Литмир - Электронная Библиотека
A
A

— Так она и работает заваптекой.

— Ха-ха, это здорово. Всегда она у вас такая была?

— Не всегда. Ну, до свидания.

Александр Петрович Чернов толкнул дверь с изображением мужского силуэта. У писсуара стоял Жилинский Борис Ростиславович, по прозвищу Брося. Брося отвлекся от того, на чем был сосредоточен. Маленькая головка медленно повернулась на гигантской высоте Бросиного роста.

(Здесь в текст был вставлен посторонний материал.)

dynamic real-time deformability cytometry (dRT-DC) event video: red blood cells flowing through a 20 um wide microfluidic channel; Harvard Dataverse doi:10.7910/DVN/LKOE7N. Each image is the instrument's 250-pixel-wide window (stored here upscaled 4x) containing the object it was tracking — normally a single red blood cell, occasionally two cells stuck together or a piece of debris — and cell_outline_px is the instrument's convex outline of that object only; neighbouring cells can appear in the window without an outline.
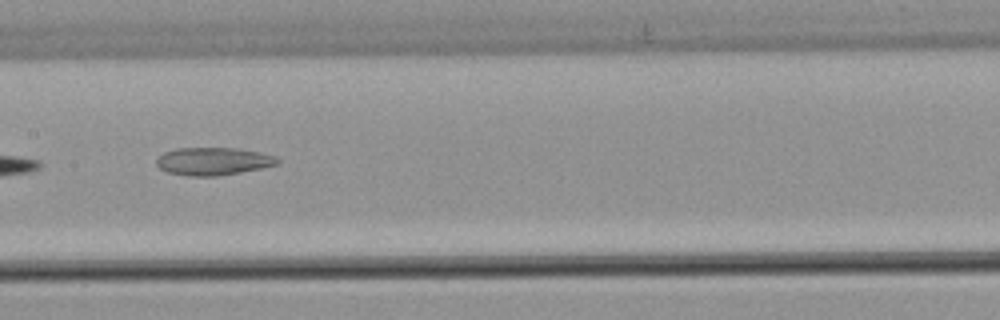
{"species": "common noctule bat (a hibernating species)", "species_latin": "Nyctalus noctula", "temperature_condition": "warm", "stored_images_in_passage": 6, "camera_frame_rate_fps": 3000, "um_per_image_px": 0.085, "animal": {"sex": "male", "body_mass_g": 21.5, "forearm_length_mm": 52.0}, "frame": {"image": 1, "passage_image": 4, "time_ms": 1.0, "image_size_px": [1000, 320], "cell_outline_px": [[280, 164], [240, 172], [216, 176], [188, 176], [168, 172], [160, 168], [156, 164], [156, 156], [164, 152], [176, 148], [240, 148], [260, 152], [276, 156], [280, 160]], "centroid_in_image_um": [18.12, 13.7], "position_along_channel_um": 189.3, "area_um2": 19.71}}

— К Севке пойдешь? — сказал Брося.

— Зачем?

— Как зачем? К Всеволоду Матвеевичу… день рождения, мы же собирались…

— Не знаю.

— Как не знаешь?

— Так не знаю.

Александр Петрович вошел в кабинку. Крючок был оторван. Он сел, вытянутой рукой ухватился за дверную ручку и заплакал. Как он мог прозевать день рождения Петьки, да еще такой день рождения, он сам не понимал. Но грустно ему было не от этого. Он представил, как Таня сидит, сгорбившись, над журнальным столиком в их квартире с зелеными стенами и пишет это идиотское письмо в бухгалтерию. Голову ломило.

Брося сказал в щель:

— Мы там на подарок собирались скинуться. Ирина командует. Ты ей скажи. Она спрашивала тебя, слышишь? Или купи бутылку и приходи, слышишь? И пораньше, часам к шести… Ты слушаешь меня?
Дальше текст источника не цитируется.